Dr. Ross Fletcher, chief of staff of the VA Medical Center in Washington D.C., asked a recent patient, a war veteran, how many times he had been exposed to the blast of an improvised explosive device. Answer: about 11.

“This particular one,” Fletcher said, “had ruptured his tympanic membrane and also caused -- not severe but some --traumatic brain injury.”

To review the veteran’s medical history, Fletcher didn’t need to consult a bulky file of paper documents. On his computer screen was VA’s medical record system and the display for this patient showed a small blue flag in the upper right corner with the words “Remote Data Available.”

With a click, Fletcher called up an extensive list of DoD reports on the patient. The links on allergies and pharmaceutical history, including drugs dispensed recently at nearby Walter Reed Army Medical Center, had been delivered to VA as “computable data.” That meant Fletcher would be warned by the system if he prescribed a drug that would put the patient at risk.

Other DoD information viewable by Fletcher included military inpatient discharge summaries, procedures performed, outpatient encounters, patient vital signs, lab test results, notes on medical problems, family history, social history and even clinical data that had been gathered in the war theater.

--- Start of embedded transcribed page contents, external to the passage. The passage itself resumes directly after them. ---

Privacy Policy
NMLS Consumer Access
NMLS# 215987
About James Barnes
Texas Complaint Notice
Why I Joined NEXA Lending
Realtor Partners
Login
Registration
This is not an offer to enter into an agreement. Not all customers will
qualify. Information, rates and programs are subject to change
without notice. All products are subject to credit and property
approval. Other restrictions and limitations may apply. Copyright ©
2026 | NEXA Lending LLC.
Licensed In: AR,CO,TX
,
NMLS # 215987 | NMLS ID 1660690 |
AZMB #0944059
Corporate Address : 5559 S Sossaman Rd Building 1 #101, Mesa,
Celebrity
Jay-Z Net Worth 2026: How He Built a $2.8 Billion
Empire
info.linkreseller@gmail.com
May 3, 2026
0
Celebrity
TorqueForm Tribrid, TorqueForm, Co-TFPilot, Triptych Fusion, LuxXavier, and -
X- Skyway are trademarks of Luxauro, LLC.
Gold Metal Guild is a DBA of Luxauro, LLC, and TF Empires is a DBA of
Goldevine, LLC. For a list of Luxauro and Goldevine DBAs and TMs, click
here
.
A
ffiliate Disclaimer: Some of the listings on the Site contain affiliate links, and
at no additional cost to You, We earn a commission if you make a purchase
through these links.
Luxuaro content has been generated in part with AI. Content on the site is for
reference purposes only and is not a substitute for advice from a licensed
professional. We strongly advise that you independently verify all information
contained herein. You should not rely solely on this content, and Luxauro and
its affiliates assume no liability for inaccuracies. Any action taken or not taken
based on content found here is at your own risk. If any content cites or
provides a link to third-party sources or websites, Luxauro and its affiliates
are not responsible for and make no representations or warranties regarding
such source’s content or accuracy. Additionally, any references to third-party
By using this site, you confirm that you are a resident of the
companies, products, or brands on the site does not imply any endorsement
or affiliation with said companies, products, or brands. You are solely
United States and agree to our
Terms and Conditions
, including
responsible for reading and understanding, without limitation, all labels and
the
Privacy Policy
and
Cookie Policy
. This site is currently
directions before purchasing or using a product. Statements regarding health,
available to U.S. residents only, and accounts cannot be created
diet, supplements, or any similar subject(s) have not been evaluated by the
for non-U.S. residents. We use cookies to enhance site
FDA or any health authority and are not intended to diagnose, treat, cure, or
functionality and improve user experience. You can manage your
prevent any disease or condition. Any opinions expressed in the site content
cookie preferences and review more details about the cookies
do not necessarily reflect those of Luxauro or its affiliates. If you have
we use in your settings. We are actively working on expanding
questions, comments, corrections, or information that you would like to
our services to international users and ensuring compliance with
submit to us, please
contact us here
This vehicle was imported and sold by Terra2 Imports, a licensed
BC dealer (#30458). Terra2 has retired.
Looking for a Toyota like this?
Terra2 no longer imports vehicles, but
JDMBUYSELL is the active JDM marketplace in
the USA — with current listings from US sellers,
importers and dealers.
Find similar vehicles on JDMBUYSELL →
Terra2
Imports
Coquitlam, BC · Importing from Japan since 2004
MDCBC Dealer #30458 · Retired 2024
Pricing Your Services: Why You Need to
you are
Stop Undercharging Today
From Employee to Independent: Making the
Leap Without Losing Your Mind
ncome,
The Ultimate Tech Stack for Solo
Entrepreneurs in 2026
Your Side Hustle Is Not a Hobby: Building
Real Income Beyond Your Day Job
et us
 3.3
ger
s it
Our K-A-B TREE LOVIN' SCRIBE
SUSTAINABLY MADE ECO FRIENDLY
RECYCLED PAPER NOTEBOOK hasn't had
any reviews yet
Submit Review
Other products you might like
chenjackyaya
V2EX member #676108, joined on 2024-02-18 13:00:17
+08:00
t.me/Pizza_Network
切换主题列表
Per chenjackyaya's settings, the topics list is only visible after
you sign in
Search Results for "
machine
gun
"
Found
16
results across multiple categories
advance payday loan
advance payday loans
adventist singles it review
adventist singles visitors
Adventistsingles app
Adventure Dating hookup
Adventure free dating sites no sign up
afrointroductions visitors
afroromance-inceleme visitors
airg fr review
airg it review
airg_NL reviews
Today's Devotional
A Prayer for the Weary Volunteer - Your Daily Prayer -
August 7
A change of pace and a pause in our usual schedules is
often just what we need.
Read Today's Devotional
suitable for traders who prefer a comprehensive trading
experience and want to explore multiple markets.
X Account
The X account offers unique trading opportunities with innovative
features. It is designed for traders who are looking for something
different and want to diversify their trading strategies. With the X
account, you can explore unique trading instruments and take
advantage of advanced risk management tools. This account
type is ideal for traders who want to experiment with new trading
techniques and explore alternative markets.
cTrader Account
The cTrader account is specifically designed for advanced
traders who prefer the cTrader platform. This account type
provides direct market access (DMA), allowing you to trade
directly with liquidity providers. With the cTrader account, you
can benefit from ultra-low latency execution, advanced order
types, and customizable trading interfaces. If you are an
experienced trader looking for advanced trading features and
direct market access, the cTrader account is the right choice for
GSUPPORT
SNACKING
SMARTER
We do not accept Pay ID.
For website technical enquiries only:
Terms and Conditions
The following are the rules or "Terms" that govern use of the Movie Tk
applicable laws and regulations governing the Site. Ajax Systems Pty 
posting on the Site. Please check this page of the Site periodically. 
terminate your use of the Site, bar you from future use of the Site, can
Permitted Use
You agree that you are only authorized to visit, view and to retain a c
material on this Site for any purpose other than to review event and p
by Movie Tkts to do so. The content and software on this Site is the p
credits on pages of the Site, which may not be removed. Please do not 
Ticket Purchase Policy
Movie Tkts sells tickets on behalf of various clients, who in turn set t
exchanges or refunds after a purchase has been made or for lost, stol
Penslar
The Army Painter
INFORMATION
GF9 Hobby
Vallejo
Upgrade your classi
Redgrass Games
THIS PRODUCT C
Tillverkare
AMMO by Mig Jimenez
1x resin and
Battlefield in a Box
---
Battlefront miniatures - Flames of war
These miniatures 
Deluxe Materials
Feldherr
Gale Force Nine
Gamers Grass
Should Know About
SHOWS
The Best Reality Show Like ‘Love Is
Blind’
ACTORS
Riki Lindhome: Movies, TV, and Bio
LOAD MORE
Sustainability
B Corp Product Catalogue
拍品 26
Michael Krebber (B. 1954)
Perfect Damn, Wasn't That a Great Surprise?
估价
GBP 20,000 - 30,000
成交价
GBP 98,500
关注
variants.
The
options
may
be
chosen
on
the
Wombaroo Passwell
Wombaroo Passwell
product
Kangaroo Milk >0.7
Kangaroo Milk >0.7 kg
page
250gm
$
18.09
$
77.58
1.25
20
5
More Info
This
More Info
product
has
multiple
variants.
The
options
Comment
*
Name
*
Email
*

It was all the essential healthcare information a clinician would need. For this patient, Fletcher read outpatient notes from the field hospital in Afghanistan after the patient’s most recent IED attack. It said he was taken to an operating room where shrapnel was removed from his right side scalp.

“I can see exactly what the doctor saw when he first saw this patient, which is really quite beneficial,” said Fletcher.

Two decades after the bugle first sounded, a revolution is well underway in the sharing of electronic health records between the departments of Defense and Veterans Affairs. Their progress also is serving as the cutting edge of a nationwide effort to make electronic health records transferable between any hospital, clinic or caregiver across the country.

Accelerants to some stunning recent gains have been: mounting casualties of war from Iraq and Afghanistan; the scandal of bureaucratic neglect found at Walter Reed in 2007, and vigorous prodding by Congress.

The National Defense Authorization Act of 2008, for example, directs DoD and VA to have their electronic personal health information systems “fully interoperable” by Sept. 30, 2009. The law also ordered a DoD/VA interoperability program office established to be the single point of accountability for reaching the ’09 goal.

Lois Kellett, acting director of the office, said the congressional deadline will be met, in part because lawmakers left it to a committee of DOD and VA clinicians to define “fully interoperable.”

Kellett and Dr. Fletcher were among a half dozen senior healthcare officials at a Nov. 24 Pentagon press briefing to discuss progress between the two departments in the sharing of electronic patient health information.

DoD-VA information sharing takes several forms. For several years, for example, there has been a monthly transfer of historical electronic health information from DoD to VA on all separating service members. This health data now covers 4.5 million former military patients and is accessible for reading by VA providers when one of them seeks VA medical care.

A more sophisticated system for sharing real-time, readable electronic health information is available when service members or severely wounded veterans need care from both DoD and VA. For them a Bidirectional Health Information Exchange sends text data between any DoD and VA sites.

For severely wounded warriors transferred from one of three military medical centers to one of four VA polytrauma center, a new capability exists to send electronically their radiology images such as x-rays and MRIs. A pilot program is testing ways to share such images, which need massive amounts bandwidth, more routinely between other VA and DoD facilities.

DoD and VA first were authorized to share electronic patient records by a law passed in late 1980s. The only began doing so in 2001. A study completed in September this year, by the consulting firm Booz Allen Hamilton examined whether VA and DoD should be forced to use the same electronic health record system, either one of the two now in use or a whole new one.

The study recommended that VA and DoD continue to operate separate systems but to make them more “service-oriented” for doctors and patients with changes to improve their compatibility. For example, Kellett said, care providers can have trouble understanding files they open because VA and DoD haven’t standardized all their codes or abbreviations or even how patients are identified.

“We’re already interoperable,” Kellett said. “But some of it requires some translation or mediation, to go back and forth, so each side clearly understands.” The proposed solution, which DoD and VA have embraced, is to adopt a “common service-oriented architecture,” she said.

To meet the ‘09 deadline, Kellett said her office sets priorities based on recommendations of a board of DoD and VA clinicians. One goal for ’09 is to have discharge summaries transferred to VA from 70 to 80 percent of military inpatient hospital beds, excluding only the smallest facilities. VA now gets such information from about 50 percent of military inpatient beds.

Another goal set by the board to reach full interoperability is to equip all DoD health facilities with document scanning capability so that when patients are referred to private sector specialists those records can be entered into the DoD system and be viewable by any military or VA provider.

Records of such private sector encounters aren’t viewable electronically now beyond the referring military facility, Kellett said.